There are many, many ways to say this I guess. To be generous, of course, you could say Ernesto has anxiety issues. Povero. But the most obvious to me is simply _Ernesto is difficult. _You might say _Ernesto has a problematic personality _but this one sounds a little cold. I suppose it depends on how sympathetic you want to sound.


----------



## You little ripper!

_There’s always some problem with Ernesto. I just don’t understand him! Yesterday he didn’t  go out ........ _It’s not a literal translation but what I would say in that context.


----------



## Dusibello

In US colloquial/slang usage I'd go this way: Ernesto is a pain.

Or: Ernesto is a hassle.

Both suggest that Ernesto's issues inconvenience and/or bother the people around him.


----------



## theartichoke

rrose17 said:


> There are many, many ways to say this I guess. To be generous, of course, you could say Ernesto has anxiety issues. Povero. But the most obvious to me is simply _Ernesto is difficult. _You might say _Ernesto has a problematic personality _but this one sounds a little cold.
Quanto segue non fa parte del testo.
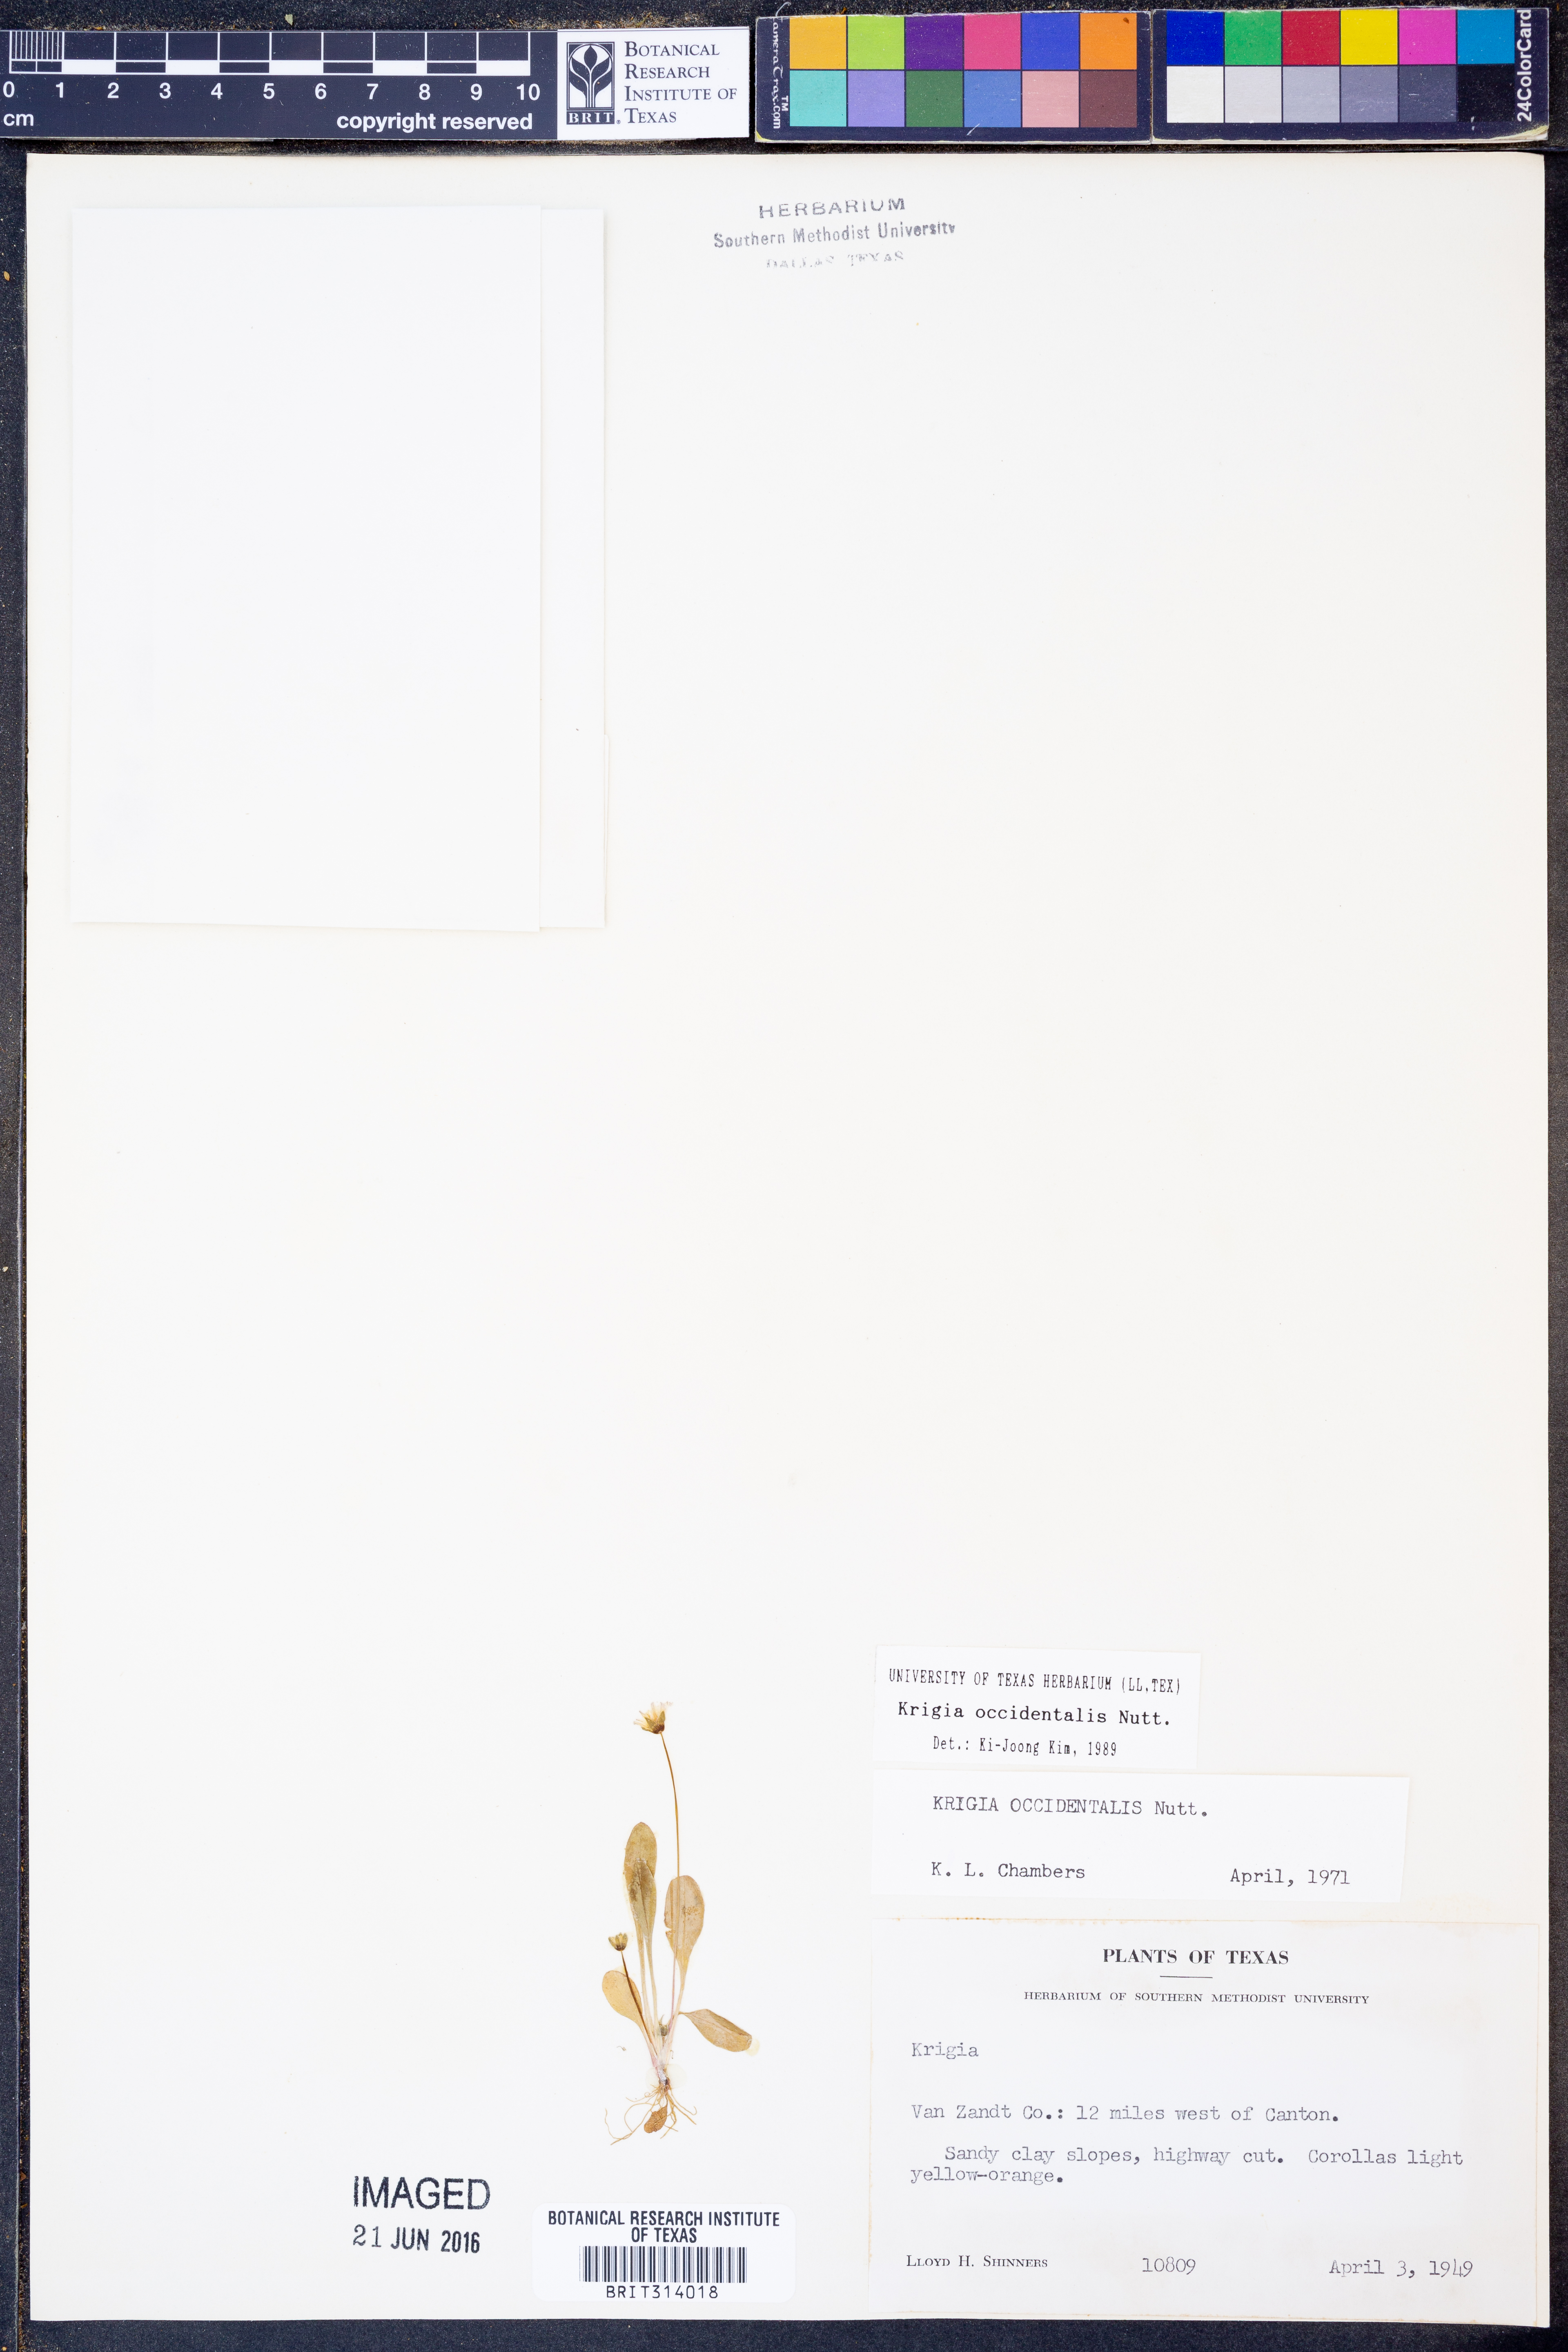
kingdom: Plantae
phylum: Tracheophyta
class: Magnoliopsida
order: Asterales
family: Asteraceae
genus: Krigia
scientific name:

I suppose it depends on how sympathetic you want to sound.



"Difficult" would be the word I'd use too. In addition to _Ernesto is difficult_, you could say _Ernesto is a difficult individual / person [to deal with]_, or _Ernesto has a difficult personality_. If you want to be very sympathetic (the opposite end of the spectrum from _Ernesto is a hassle / pain_), then you could use _Ernesto has his difficulties_.


----------



## metazoan

It sounds like the original aims to describe Ernesto, and not so much his effect on us (which _difficult_ does). A key phrase is "si crea continuamente problemi", but the more literal translation "always creating problems" is again more about his effect on us. Maybe, "Ernesto is a complicated person, always inventing problems."


----------



## ArthurHolo

I'm not sure, but the word troublesome might be also used here


----------



## King Crimson

ArthurHolo said:


> I'm not sure, but the word troublesome might be also used here



Correct me if I'm wrong, but I think this only applies to problems that someone may create to others, while the OP specified he was interested in a term that refers to problems someone create to themselves, as metazoan already pointed out in post #8 (and whether this creates problems to others, _too_, in the process is not known, but in any case it would be a side effect).
So maybe, in addition to the translation suggested by metazoan, could we also say "troubled" rather than "troublesome"? But I have an idea we could come up with different translations depending on the exact context.


----------



## Pietruzzo

King Crimson said:


> the OP specified he was interested in a term that refers to problems someone create to themselves,


In that case the word "problematico" is wrong.
Post edit: 
Apparently it isn't. See below.


----------



## Mary49

Pietruzzo said:


> In that case the word "problematico" is wrong.


No:
problemàtico in Vocabolario - Treccani
"di persona che è portata a porsi dei problemi, a scorgere le difficoltà e le contraddizioni di concetti, atteggiamenti, situazioni".
Problematico > significato - Dizionario italiano De Mauro
"3. di qcn., che si pone problemi sempre nuovi, che individua gli aspetti più complessi di una situazione, una condizione, ecc.".


----------



## Paulfromitaly

Mary49 said:


> No:
> problemàtico in Vocabolario - Treccani
> "di persona che è portata a porsi dei problemi, a scorgere le difficoltà e le contraddizioni di concetti, atteggiamenti, situazioni".
> Problematico > significato - Dizionario italiano De Mauro
> "3. di qcn., che si pone problemi sempre nuovi, che individua gli aspetti più complessi di una situazione, una condizione, ecc.".


Beh, si e no.
Nonostante le definizioni che tu hai citato siano incontestabili, l'OP ha spiegato chiaramente che quello non è il significato di "problematico" che lui intende.
Avrebbe dovuto usare un'altro aggettivo? Forse.



Nicknamed said:


> si *crea* continuamente problemi


Si crea problemi, non se li pone.


----------



## Odysseus54

Nel Treccani manca un terzo significato, che invece troviamo come primo nel Garzanti :



> *1.* che è, che costituisce un problema, un caso difficile da risolvere:_ una situazione problematica_ | incerto, poco probabile:_ per ora l’intesa resta problematica_;_ un’impresa il cui buon esito appare problematico_



Nel linguaggio quotidiano, mi pare che questo significato si sia ulteriormente spostato verso un piu' generico 'difficile' o simili. 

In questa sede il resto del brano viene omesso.